The recovery curve has two parts. The fast part is OAI-SearchBot and the ChatGPT Search index — once the robots.txt is clean, OAI-SearchBot will re-fetch on its normal schedule and your URL will start surfacing in source cards again. The slow part is GPTBot's training contribution, which is a one-way function: anything not crawled during the training window is not in the model, and the next chance to be included is the next model version.

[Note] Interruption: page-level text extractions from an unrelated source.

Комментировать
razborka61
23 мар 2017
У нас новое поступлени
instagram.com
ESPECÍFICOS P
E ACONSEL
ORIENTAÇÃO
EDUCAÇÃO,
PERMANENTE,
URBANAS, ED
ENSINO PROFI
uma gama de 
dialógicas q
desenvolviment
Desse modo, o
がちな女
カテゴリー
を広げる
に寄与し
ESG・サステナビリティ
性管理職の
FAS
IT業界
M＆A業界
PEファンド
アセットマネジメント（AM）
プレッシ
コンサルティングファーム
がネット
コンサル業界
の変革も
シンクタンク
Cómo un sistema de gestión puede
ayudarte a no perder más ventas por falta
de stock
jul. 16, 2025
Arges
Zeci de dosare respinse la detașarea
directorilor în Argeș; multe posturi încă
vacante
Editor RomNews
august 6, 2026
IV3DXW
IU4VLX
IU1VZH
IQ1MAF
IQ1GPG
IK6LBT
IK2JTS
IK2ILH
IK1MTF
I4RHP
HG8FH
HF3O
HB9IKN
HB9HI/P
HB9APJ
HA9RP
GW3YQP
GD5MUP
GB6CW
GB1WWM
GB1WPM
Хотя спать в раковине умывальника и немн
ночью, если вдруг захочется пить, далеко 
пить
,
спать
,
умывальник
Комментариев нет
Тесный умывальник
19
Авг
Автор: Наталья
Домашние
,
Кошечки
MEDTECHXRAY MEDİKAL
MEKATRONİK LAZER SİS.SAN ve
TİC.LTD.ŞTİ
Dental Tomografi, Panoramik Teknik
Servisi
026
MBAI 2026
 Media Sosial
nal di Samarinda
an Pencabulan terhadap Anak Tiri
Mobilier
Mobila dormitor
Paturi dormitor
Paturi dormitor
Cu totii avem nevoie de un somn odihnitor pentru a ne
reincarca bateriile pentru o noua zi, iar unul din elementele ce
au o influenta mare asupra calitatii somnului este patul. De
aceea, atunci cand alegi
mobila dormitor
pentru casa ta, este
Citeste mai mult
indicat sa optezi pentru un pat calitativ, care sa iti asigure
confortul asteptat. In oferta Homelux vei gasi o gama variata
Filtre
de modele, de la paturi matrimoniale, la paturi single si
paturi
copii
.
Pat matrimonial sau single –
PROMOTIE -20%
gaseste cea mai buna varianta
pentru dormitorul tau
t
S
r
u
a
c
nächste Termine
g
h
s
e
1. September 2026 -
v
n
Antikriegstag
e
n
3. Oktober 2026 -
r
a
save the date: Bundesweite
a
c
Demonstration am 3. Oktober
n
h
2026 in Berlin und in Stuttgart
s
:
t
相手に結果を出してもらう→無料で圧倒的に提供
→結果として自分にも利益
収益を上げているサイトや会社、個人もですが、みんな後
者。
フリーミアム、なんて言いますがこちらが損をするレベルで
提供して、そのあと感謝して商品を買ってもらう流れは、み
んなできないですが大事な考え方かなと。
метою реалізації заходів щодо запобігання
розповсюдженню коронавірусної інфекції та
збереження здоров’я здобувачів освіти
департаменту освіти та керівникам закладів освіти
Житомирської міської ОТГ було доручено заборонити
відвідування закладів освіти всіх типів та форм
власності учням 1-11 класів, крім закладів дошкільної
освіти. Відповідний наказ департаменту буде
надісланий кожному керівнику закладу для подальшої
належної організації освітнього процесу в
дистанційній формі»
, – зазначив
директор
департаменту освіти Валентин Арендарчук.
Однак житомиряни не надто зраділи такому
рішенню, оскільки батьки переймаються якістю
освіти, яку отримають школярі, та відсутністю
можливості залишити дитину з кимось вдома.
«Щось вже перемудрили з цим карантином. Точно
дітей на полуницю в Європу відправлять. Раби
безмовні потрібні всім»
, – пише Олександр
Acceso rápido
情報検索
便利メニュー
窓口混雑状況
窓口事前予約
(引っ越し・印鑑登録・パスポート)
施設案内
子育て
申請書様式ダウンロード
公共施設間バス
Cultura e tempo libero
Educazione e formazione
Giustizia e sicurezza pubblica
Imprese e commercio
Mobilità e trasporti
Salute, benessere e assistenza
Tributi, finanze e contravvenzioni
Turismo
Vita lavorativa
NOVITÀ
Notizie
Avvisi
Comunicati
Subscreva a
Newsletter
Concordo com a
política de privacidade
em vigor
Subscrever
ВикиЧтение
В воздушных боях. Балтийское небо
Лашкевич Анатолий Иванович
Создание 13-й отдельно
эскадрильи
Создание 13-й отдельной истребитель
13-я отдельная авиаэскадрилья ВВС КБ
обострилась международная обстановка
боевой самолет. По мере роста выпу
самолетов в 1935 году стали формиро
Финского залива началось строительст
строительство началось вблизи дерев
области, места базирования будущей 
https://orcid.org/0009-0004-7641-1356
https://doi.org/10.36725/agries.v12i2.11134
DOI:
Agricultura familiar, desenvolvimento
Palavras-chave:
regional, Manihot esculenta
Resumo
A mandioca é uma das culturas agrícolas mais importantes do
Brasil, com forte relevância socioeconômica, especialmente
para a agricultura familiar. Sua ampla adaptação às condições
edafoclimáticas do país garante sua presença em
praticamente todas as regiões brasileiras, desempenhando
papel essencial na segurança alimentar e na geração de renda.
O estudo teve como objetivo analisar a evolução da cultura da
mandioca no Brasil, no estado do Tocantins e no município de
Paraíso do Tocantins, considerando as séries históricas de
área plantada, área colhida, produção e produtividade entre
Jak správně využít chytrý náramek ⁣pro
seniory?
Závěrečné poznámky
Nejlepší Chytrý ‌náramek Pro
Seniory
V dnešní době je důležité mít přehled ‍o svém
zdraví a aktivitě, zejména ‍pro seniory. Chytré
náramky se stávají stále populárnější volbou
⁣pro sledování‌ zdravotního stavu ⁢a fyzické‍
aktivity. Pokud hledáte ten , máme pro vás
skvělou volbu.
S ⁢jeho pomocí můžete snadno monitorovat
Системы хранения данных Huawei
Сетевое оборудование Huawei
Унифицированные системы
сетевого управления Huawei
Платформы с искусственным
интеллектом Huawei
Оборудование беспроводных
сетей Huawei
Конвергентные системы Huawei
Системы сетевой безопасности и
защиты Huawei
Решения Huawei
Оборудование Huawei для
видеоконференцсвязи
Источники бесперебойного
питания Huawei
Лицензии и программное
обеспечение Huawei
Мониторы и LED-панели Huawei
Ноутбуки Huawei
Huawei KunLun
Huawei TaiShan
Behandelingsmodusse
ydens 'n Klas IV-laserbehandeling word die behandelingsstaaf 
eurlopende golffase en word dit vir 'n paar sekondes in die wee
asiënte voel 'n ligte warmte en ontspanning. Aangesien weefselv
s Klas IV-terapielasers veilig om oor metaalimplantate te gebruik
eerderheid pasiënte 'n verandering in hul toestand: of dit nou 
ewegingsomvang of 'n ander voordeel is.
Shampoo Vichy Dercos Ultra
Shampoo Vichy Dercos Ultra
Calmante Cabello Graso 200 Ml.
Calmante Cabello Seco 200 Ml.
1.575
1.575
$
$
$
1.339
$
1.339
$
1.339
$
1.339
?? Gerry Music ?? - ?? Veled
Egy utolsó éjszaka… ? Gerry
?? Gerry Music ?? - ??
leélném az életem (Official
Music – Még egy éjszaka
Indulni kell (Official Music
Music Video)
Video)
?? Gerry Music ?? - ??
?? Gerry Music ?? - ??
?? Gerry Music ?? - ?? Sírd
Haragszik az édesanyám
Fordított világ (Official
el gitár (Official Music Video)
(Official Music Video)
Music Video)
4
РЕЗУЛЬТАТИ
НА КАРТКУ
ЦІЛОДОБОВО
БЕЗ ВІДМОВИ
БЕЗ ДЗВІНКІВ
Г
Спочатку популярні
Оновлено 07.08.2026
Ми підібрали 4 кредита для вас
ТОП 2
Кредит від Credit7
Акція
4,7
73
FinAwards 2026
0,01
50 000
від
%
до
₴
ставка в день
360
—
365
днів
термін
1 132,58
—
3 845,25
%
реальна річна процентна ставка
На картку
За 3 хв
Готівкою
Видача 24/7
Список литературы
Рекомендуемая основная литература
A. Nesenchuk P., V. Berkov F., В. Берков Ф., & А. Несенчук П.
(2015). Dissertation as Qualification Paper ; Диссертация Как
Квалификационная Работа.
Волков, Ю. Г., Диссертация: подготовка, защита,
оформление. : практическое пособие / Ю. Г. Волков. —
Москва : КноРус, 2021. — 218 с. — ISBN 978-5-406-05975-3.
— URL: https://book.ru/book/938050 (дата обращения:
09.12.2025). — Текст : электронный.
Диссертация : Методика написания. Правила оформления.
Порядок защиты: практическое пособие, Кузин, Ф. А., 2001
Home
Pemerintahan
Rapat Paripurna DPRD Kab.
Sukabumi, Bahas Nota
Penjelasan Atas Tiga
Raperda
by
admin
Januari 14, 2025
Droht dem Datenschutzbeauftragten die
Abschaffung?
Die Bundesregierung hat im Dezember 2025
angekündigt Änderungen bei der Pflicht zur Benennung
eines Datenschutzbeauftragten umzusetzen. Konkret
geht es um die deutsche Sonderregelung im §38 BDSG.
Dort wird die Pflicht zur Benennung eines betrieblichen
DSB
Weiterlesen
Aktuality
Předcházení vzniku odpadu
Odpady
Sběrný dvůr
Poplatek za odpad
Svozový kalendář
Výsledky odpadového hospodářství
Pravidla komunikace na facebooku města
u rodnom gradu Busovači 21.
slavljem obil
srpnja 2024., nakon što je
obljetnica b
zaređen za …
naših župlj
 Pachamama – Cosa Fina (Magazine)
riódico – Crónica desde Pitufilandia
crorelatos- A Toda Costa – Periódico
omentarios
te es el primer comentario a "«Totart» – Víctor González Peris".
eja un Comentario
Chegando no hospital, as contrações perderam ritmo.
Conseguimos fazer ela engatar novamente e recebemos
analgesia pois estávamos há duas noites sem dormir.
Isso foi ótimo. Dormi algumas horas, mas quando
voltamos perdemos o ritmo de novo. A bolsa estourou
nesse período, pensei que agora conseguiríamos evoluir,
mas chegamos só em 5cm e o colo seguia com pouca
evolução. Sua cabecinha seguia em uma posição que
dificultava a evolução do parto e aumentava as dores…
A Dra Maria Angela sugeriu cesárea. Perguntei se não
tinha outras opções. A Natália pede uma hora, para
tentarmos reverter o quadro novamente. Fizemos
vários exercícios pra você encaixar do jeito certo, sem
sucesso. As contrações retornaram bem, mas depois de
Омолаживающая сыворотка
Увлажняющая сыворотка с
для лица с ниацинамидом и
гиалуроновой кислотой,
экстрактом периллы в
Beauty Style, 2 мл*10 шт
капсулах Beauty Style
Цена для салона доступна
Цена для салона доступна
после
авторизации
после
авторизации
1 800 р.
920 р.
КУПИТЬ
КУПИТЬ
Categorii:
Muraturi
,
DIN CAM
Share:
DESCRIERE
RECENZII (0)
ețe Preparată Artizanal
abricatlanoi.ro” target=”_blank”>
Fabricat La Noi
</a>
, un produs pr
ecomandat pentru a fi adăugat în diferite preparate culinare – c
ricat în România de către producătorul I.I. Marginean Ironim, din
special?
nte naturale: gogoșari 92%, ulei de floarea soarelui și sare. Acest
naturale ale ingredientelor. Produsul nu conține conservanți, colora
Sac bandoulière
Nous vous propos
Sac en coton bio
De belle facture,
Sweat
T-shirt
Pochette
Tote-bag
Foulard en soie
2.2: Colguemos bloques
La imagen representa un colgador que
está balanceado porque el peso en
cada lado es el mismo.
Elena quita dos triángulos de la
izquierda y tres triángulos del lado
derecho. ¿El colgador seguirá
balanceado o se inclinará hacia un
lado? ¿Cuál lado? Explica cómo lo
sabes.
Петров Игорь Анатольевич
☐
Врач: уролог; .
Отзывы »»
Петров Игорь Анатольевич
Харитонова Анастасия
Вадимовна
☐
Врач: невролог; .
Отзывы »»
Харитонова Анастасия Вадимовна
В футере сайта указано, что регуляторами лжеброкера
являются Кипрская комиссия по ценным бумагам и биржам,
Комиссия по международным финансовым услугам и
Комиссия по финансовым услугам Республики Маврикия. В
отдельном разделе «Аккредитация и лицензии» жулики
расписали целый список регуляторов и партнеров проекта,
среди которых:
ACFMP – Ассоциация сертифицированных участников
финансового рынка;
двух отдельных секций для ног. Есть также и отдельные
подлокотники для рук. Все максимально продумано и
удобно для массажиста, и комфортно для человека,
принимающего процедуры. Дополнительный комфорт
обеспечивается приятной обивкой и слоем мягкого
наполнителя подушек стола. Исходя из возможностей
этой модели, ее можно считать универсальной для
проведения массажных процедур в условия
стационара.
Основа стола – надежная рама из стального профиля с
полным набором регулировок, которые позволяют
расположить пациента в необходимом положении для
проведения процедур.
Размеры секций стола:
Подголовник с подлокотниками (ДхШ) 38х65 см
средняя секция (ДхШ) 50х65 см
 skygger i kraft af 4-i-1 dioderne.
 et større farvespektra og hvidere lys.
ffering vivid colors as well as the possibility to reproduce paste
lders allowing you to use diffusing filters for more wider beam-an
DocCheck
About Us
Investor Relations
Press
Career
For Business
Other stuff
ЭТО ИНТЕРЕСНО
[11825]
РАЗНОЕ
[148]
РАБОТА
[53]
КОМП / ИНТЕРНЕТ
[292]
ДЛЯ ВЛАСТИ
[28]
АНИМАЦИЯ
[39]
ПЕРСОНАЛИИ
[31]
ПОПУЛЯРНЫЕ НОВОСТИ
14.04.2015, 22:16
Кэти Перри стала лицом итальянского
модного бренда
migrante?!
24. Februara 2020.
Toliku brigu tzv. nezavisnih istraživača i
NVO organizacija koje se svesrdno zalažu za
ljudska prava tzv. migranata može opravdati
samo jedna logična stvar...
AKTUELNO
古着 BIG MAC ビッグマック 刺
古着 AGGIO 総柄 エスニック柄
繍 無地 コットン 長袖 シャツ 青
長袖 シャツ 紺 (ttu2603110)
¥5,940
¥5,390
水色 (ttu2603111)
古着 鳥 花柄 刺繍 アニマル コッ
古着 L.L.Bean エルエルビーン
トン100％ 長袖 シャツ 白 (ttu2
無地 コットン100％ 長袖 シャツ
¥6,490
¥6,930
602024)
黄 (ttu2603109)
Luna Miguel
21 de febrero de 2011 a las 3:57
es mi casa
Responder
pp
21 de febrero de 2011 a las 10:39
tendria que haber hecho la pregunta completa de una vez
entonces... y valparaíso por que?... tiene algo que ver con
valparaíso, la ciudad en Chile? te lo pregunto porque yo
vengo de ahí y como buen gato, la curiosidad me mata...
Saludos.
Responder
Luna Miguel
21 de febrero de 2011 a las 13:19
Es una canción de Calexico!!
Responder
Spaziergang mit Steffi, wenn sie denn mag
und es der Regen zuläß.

The honest framing for owners who toggled the box on years ago: you may have missed a training cycle, but you have not lost long-term citation potential. Squarespace's exclusion explicitly does not delete what was already scraped2, and ChatGPT Search uses a live-retrieval crawler (OAI-SearchBot) that does not depend on training data to surface your page. Unblock the bot, fix the citation hygiene, and the surface comes back.